[What to produce]: Each entry below should be given again exactly; the pictures stay out.
(Provided entries begins)
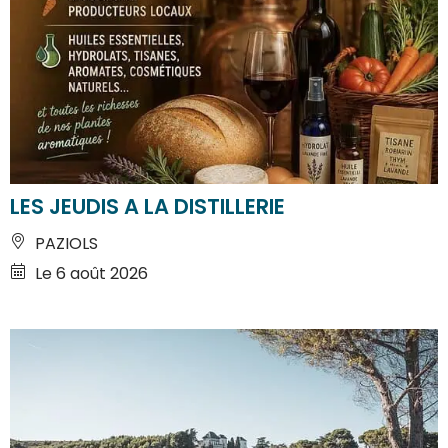
LES JEUDIS A LA DISTILLERIE
PAZIOLS
Le 6 août 2026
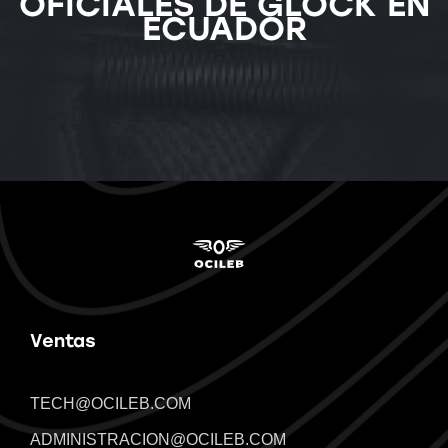
OFICIALES DE GLOCK EN
ECUADOR
Ventas
TECH@OCILEB.COM
ADMINISTRACION@OCILEB.COM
(Provided entries ends)
[Task result]:
LES JEUDIS A LA DISTILLERIE
PAZIOLS
Le 6 août 2026
OFICIALES DE GLOCK EN
ECUADOR
Ventas
TECH@OCILEB.COM
ADMINISTRACION@OCILEB.COM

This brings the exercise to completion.